Another concept that is stressed is the idea that as readers we need to look at the content as a whole. Classically we have learned to read linearly but now with the ability to hypertext we are able to recreate the structure of the material we are trying to convey. What does this mean? This means that as a reader we can actively jump from one topic to another freely without being forced to read about a topic in a chronological order from start to finish; instead we can jump from one area to another to read the middle before reading the beginning or the end. Tapia explains this in a far better way than I could, “In classic theories of hypertext, such as Bolster’s or Neilson’s, it also was said that the novel possibility of thinking in complex and multiple structures, with different ways of approaching the text available to the reader, nonlinear process which were better than the old ‘surpassed’ linear systems, and with textual systems than have no beginning, middle or end, was quite unheard of, and that one now must think in terms of interconnectivity and multi-order rather than consecutiveness and hierarchies” (7).

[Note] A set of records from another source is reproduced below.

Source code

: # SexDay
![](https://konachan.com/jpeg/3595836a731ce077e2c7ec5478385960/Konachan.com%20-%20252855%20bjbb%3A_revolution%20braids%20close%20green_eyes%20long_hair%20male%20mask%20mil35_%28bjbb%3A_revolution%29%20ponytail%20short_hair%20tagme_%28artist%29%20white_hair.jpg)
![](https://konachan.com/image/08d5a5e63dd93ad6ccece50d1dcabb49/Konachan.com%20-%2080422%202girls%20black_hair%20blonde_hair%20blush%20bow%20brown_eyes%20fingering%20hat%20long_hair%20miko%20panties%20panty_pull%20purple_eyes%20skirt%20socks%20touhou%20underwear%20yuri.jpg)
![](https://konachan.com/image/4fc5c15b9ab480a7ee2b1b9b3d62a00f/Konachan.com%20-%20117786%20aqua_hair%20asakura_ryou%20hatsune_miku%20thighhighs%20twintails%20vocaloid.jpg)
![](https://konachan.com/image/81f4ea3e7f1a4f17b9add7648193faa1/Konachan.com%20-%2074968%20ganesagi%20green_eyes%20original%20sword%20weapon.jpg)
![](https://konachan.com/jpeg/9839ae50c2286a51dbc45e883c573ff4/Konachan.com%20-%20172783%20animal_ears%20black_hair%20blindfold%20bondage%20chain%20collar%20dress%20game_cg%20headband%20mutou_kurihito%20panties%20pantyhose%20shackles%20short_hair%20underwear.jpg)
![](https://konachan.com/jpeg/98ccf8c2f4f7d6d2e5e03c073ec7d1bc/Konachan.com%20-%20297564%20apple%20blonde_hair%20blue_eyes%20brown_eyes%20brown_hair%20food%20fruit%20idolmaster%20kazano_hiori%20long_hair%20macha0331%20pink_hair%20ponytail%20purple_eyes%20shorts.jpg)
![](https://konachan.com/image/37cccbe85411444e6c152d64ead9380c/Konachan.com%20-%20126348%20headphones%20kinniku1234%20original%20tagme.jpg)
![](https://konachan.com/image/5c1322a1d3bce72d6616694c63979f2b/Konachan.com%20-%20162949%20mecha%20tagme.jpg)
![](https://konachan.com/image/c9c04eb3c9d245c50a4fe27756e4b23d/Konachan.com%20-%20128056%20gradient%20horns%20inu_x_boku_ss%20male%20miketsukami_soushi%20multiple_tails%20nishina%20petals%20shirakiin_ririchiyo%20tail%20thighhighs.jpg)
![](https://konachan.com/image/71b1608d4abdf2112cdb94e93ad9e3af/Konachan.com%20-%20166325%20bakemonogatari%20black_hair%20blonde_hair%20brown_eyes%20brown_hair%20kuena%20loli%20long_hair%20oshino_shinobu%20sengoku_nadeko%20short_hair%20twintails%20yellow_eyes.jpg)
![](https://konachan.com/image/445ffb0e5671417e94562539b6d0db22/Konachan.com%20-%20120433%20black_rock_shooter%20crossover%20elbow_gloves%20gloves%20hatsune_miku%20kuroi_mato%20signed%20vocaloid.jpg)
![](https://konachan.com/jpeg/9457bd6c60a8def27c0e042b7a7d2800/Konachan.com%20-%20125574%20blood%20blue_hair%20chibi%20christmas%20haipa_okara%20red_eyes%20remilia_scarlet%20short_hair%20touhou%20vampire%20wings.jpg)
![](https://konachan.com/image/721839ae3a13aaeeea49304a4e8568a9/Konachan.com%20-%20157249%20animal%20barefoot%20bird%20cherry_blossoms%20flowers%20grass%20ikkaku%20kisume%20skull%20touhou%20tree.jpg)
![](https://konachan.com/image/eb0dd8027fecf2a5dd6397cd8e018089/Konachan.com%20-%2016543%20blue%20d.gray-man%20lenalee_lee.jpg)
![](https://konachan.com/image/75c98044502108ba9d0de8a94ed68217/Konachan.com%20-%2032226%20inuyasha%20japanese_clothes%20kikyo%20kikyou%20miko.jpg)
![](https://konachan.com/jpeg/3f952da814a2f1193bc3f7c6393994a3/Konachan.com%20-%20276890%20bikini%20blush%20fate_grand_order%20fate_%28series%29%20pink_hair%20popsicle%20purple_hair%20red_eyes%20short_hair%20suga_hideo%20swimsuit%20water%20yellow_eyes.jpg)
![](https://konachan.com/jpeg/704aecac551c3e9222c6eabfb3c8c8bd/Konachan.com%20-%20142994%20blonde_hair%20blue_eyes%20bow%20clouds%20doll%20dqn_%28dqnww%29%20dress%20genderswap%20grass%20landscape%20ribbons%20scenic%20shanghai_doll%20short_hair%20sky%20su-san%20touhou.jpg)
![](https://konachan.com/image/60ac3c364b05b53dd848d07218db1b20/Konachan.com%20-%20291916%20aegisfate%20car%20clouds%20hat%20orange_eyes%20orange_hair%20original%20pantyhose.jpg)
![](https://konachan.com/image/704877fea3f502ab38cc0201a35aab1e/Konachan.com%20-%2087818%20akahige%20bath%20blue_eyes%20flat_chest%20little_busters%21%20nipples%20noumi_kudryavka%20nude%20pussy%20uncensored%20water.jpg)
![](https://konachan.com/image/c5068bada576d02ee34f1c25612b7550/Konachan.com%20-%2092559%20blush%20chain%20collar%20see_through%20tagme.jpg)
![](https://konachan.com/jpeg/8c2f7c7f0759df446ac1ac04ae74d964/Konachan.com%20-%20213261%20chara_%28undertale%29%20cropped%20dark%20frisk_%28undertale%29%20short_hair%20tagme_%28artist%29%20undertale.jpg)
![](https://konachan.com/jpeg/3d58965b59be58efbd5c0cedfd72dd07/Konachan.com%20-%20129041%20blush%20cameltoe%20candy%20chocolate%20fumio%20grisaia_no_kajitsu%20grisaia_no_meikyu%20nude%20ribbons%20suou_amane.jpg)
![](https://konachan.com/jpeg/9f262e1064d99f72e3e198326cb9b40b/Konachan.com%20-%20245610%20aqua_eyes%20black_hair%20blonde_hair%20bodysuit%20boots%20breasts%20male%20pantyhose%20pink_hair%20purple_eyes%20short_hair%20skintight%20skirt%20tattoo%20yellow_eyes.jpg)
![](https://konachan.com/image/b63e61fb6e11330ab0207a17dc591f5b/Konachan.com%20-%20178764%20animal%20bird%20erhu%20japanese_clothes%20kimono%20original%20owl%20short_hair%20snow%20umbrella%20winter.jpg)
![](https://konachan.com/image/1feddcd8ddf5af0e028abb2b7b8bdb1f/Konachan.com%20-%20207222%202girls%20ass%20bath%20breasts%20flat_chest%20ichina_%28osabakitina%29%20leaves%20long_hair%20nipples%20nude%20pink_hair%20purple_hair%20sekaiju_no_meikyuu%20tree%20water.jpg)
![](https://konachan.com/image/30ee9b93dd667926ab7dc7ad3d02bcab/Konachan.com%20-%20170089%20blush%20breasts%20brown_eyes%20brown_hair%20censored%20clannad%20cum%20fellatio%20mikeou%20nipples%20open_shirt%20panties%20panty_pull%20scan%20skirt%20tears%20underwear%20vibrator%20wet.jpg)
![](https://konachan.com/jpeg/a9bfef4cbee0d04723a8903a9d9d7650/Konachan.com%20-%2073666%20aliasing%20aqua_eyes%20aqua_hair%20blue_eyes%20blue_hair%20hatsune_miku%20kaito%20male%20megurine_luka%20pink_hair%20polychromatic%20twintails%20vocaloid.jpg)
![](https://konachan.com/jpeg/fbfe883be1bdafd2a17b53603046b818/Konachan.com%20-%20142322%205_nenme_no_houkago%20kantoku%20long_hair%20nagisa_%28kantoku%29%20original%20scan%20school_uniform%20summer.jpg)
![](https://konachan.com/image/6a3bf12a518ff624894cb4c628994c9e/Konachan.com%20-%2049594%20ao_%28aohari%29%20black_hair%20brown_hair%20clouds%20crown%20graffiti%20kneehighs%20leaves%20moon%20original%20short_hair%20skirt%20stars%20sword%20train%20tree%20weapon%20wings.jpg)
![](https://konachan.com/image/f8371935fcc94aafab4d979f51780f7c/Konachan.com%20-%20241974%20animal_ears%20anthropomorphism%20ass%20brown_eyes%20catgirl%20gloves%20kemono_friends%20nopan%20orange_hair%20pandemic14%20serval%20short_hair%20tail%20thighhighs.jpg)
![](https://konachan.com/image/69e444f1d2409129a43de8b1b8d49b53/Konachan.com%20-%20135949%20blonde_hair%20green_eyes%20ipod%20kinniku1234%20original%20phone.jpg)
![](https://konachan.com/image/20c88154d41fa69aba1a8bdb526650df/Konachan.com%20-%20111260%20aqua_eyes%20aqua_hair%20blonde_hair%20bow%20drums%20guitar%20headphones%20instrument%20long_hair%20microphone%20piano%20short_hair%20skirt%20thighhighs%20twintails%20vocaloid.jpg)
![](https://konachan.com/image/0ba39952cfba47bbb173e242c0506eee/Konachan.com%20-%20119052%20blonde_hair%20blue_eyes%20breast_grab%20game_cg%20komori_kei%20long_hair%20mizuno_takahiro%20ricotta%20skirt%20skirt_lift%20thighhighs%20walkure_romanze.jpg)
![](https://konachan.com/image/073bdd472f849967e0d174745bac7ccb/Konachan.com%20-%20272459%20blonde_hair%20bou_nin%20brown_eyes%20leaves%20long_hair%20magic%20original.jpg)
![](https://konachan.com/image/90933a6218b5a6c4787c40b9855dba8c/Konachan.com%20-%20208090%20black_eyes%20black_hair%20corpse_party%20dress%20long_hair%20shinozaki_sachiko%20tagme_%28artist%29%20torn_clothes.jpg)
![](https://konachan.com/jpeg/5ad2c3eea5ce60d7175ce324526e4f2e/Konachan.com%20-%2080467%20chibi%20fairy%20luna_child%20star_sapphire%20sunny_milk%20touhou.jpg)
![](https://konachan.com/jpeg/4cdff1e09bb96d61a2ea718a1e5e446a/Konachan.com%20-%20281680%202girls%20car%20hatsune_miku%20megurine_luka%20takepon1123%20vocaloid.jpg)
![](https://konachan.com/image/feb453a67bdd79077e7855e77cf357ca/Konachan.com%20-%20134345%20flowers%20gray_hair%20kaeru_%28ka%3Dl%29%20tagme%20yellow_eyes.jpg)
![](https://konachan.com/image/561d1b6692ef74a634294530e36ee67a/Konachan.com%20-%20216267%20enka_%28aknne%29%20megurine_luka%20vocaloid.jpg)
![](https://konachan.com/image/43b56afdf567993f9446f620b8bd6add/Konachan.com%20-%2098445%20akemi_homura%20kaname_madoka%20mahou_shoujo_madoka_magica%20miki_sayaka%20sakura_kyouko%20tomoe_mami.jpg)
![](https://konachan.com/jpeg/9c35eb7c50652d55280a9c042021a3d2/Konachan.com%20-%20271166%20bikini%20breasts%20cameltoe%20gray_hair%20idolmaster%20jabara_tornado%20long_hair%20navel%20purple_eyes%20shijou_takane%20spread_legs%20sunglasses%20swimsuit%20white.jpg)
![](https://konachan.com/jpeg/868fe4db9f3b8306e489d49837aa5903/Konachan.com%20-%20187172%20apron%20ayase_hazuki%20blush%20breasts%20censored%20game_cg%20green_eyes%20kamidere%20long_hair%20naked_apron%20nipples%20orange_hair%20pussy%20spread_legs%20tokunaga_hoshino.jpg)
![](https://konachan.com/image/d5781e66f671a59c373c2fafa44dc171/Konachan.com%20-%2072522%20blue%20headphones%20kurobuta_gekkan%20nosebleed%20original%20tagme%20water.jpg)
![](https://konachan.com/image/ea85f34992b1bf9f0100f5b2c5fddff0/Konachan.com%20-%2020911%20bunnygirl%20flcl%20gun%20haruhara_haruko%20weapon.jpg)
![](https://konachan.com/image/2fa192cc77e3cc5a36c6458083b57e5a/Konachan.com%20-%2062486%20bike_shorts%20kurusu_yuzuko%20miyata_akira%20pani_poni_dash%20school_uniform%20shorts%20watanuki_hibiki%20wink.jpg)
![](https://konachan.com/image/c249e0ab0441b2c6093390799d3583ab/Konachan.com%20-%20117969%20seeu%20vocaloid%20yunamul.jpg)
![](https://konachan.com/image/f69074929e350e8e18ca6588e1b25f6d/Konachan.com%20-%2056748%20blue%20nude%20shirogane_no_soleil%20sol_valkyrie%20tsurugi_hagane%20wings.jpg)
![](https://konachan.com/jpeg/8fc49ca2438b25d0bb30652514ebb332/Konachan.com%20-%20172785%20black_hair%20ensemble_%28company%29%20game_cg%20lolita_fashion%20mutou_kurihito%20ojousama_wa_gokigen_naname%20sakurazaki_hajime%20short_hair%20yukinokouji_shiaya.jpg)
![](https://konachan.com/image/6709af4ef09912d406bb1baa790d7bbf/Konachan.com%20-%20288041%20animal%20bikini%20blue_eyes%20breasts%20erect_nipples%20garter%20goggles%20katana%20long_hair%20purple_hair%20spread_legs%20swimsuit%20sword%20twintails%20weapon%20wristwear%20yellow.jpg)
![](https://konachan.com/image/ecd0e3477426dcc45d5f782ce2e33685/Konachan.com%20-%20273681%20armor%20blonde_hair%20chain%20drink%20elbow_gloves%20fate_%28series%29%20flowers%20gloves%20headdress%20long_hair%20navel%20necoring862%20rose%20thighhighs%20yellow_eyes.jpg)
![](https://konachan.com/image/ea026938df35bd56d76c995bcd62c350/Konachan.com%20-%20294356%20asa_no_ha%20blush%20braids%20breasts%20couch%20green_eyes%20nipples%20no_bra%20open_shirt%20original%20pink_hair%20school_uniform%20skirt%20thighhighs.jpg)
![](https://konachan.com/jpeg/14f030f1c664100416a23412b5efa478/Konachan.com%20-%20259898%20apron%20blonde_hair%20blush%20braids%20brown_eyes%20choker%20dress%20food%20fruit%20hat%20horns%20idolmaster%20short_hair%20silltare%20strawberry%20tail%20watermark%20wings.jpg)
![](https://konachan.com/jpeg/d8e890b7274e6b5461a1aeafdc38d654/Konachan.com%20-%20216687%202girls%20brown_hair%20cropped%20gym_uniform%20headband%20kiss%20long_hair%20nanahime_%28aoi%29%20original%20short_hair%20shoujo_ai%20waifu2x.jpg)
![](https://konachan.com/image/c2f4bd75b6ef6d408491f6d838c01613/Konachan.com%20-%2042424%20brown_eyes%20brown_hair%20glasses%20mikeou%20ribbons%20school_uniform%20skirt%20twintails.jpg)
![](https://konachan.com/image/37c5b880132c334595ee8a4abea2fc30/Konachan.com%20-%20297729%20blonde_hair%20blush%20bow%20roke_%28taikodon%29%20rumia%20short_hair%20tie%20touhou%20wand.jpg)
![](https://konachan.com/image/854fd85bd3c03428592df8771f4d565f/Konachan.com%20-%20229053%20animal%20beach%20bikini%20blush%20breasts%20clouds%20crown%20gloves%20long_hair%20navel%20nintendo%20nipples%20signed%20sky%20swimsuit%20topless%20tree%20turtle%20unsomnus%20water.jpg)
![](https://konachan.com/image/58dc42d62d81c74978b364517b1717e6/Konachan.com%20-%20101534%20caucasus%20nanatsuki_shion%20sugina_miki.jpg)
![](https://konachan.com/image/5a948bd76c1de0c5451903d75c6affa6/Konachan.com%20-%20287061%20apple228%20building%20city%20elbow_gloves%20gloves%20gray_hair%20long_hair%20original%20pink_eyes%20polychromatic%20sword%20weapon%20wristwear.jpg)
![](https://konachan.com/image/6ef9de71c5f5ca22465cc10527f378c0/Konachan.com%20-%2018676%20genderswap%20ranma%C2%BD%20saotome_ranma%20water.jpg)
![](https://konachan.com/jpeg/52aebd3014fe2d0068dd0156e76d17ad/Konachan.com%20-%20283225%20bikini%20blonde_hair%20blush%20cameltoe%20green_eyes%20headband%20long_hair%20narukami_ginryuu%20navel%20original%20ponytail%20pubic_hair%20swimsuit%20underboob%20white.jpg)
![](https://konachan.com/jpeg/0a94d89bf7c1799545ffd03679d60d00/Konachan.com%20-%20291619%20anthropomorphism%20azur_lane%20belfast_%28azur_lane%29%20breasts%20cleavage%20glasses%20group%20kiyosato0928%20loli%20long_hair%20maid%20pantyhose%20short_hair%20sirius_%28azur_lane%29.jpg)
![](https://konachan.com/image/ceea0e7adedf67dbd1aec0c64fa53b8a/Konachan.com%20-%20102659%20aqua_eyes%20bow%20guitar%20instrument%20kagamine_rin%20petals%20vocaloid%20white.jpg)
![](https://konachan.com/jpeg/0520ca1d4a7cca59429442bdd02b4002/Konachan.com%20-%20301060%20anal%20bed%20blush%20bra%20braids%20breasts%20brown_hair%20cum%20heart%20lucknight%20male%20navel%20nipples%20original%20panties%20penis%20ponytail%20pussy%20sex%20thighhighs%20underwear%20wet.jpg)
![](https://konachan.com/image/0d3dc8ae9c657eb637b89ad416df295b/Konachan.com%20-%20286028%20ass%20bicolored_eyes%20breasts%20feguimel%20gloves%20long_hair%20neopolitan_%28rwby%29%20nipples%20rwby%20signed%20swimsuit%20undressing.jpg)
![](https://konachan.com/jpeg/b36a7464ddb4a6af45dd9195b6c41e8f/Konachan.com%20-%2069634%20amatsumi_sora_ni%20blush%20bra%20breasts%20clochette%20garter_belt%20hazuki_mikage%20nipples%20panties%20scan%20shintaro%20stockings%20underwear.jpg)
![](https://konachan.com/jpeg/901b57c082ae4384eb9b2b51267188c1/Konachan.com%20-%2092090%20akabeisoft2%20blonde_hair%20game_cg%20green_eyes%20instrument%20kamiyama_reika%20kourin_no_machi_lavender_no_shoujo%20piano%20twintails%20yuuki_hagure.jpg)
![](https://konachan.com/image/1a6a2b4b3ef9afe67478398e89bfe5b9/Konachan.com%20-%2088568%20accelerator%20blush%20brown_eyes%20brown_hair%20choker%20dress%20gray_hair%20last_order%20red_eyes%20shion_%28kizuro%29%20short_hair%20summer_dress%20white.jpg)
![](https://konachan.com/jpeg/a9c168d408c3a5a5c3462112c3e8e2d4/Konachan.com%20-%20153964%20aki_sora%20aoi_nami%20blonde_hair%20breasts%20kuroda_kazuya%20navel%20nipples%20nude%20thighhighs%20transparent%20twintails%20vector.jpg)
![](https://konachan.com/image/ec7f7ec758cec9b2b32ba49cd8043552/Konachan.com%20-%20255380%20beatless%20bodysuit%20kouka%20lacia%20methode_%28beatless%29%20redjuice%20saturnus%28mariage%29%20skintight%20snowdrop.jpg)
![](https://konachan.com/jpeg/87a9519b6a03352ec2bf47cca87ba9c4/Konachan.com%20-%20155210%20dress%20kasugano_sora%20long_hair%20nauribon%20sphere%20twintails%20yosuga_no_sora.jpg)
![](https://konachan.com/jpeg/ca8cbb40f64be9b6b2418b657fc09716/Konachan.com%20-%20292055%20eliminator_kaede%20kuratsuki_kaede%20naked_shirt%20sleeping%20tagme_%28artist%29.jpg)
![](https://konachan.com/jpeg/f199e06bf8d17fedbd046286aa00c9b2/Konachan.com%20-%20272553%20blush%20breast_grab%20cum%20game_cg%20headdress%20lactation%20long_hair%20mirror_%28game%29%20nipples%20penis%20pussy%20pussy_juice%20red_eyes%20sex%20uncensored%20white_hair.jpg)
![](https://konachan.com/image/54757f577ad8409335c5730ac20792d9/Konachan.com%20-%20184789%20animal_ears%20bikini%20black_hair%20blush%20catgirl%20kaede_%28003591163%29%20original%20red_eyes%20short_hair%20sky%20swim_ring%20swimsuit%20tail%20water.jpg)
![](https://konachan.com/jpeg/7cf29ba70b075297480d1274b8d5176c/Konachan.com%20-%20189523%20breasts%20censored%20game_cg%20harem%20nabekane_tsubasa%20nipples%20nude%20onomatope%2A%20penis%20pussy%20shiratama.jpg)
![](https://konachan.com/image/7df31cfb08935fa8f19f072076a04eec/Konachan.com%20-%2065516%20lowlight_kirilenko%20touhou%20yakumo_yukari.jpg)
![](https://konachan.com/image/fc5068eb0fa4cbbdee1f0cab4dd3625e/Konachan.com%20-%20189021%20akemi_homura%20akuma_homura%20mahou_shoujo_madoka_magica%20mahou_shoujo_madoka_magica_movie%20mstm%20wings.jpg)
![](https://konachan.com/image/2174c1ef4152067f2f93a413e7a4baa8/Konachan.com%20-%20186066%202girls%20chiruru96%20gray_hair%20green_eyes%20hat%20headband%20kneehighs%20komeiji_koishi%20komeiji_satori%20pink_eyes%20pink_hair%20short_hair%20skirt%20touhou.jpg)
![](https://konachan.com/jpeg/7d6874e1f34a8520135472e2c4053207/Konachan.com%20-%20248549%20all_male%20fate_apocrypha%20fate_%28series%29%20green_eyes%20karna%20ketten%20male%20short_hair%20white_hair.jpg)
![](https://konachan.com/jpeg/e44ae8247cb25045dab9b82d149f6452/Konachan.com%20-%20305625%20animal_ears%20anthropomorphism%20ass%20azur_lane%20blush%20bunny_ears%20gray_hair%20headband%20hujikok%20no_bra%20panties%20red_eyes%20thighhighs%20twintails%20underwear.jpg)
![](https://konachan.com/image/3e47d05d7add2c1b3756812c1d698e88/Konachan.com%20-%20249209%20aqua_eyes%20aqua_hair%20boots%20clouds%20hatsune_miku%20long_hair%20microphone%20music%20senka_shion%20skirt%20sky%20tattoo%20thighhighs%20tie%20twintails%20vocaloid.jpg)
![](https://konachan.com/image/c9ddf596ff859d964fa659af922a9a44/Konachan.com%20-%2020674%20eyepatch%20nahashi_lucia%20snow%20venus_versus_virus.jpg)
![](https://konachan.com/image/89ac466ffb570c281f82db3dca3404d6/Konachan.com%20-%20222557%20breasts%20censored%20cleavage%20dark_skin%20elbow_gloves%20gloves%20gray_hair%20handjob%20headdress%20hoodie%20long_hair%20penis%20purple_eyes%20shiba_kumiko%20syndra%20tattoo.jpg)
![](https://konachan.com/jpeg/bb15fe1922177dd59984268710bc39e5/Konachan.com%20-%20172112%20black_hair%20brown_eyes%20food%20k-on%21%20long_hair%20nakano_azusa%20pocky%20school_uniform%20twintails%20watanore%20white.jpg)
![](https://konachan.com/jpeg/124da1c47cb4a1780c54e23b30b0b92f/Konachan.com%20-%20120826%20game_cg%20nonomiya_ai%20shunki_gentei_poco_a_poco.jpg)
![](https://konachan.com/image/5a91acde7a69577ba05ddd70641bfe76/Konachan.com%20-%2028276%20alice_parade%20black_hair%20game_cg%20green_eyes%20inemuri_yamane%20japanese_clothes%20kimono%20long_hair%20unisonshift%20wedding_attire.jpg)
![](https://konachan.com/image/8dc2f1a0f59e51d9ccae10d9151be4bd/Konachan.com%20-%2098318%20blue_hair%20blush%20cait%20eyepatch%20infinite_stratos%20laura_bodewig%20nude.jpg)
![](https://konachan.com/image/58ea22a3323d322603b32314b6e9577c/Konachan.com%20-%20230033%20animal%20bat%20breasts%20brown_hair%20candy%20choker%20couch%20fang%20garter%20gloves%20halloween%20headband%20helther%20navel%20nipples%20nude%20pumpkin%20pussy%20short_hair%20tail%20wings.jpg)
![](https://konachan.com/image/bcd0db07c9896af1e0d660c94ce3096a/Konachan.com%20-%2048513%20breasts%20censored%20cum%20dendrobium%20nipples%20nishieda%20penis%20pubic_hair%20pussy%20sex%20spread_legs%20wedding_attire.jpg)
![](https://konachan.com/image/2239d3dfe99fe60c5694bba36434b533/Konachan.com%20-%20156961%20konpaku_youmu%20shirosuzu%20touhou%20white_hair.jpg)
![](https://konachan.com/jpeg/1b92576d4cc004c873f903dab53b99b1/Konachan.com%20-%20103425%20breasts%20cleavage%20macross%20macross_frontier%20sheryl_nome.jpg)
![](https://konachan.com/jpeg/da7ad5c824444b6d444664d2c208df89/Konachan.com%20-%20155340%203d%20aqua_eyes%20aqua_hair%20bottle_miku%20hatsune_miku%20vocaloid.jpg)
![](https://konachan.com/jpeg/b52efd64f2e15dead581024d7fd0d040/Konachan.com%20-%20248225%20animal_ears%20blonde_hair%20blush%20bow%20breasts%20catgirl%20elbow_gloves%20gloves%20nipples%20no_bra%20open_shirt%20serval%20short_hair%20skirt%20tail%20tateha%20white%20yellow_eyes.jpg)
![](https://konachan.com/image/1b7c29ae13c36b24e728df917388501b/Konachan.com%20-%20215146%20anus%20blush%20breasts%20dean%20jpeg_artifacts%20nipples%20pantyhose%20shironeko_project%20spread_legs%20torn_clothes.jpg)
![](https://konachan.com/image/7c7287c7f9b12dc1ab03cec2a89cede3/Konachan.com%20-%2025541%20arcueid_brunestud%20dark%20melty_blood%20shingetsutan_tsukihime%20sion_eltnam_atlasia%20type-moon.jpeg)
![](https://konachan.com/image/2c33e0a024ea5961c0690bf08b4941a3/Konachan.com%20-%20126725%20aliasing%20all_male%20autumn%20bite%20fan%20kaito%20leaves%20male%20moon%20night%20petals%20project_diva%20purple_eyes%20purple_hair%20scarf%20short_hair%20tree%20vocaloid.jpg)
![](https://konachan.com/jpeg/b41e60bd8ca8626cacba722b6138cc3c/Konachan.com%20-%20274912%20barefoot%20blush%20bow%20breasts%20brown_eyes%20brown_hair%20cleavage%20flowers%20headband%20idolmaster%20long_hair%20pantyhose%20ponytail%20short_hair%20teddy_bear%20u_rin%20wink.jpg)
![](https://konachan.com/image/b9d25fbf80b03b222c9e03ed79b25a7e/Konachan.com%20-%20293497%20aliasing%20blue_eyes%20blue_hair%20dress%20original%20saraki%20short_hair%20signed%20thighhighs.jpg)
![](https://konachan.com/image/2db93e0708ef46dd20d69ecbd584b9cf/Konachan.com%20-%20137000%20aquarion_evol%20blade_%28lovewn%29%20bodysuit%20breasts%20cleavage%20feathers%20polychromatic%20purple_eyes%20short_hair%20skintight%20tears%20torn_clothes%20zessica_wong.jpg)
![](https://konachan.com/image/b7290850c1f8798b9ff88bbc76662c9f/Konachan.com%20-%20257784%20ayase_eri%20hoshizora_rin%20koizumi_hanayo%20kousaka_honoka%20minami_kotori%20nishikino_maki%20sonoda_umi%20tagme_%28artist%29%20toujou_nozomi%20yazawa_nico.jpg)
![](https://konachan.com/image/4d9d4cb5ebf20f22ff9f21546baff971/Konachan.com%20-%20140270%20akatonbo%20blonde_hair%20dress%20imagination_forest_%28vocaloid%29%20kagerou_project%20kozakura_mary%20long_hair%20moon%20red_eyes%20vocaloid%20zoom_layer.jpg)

Throughout this semester we have discussed the concepts of web 1.0, 2.0, and what the next phase will be, web 3.0. Tapia gives insight to the value of rhetoric and the different forms it has taken and where it might go. He cites a study on hypertext which states, "Both forms can continue to coexist since, although there are those who argue that multimedia and interactivity alone will survive into the future, the writer believes that pure text also will have a place while there are still those who have something to say in this form" and that the possibilities of nonlinear literary writing have yet to be explored" (9). The concept of hypertext and linking ideas from one page on a website to another that might explain that specific idea further is a perfect example of how web 2.0 allows people to interact with the web and in many ways points to where web 3.0 will go when it finally happens. Web 3.0 is not a matter of if it will happen but when.